Looking for guidance on Account Certifications (excluding Entitlements, APs, and Roles)

Identity Security Cloud (ISC) ISC Discussion and Questions
,
1

:bangbang: Please be sure you’ve read the docs and API specs before asking for help. Also, please be sure you’ve searched the forum for your answer before you create a new topic.

Hello All,

The problem

I have a use case where I need to create a certification to a specific source and disable that access if it is not needed. This would need to be done in two phases:

  1. For correlated accounts the users line manager
  2. For uncorrelated accounts (most of which are non-human accounts) the source owner.

What I have done

I have been scouring the forums most of the day and it seems like this is not possible. There is only the ability to certify Entitlements, Access Profiles and Roles. The users in question are still employed, but just do not need access to the application anymore.

I am able to pull the correlated users based on the query @accounts(source.name: source1), but when setting up the certification I cannot select anything that would disable/ delete the account.

Call for help

Am I trying to do something that ISC just is unable to do, or has someone found a solution to this yet.

Here are posts that I have already checked out, but they are dated by a bit.

2

Hello @michael_mckeehan Unfortunately, deleting or disabling accounts on access reviews is not possible in ISC. This can be achieved only through lifecyclesates.

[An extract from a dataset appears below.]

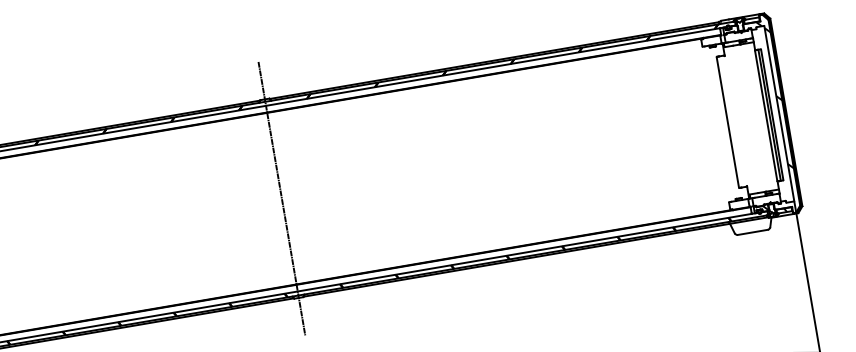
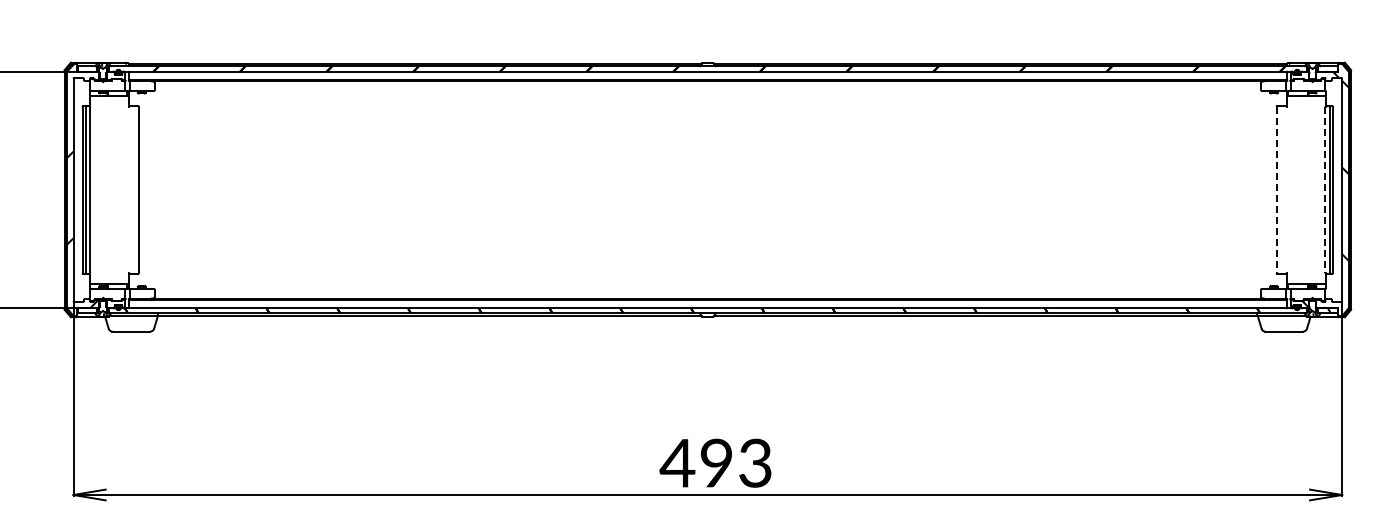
line: (766, 115) -> (1325, 189), solid -> dashed
line: (727, 122) -> (1276, 189), solid -> dashed
line: (281, 198) -> (707, 189), removed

If you want to disable the account when someone revokes the specific entitlement, then this can be done using BeforeProvisioning rule. E.g., If manager revokes entitlement “ABC”, then disable the account. But this approach may not fit your requirement.

3

Thanks for confirming. Using the before provisioning rule may be fine if it were just an account or two, but we are looking at potentially 100 or so accounts that this would be applied to. I would think that this would be a basic thing that any IGA tool would provide (ability to manage accounts independent of lifecycle states). I guess a trip to the Ideas Portal is in my future.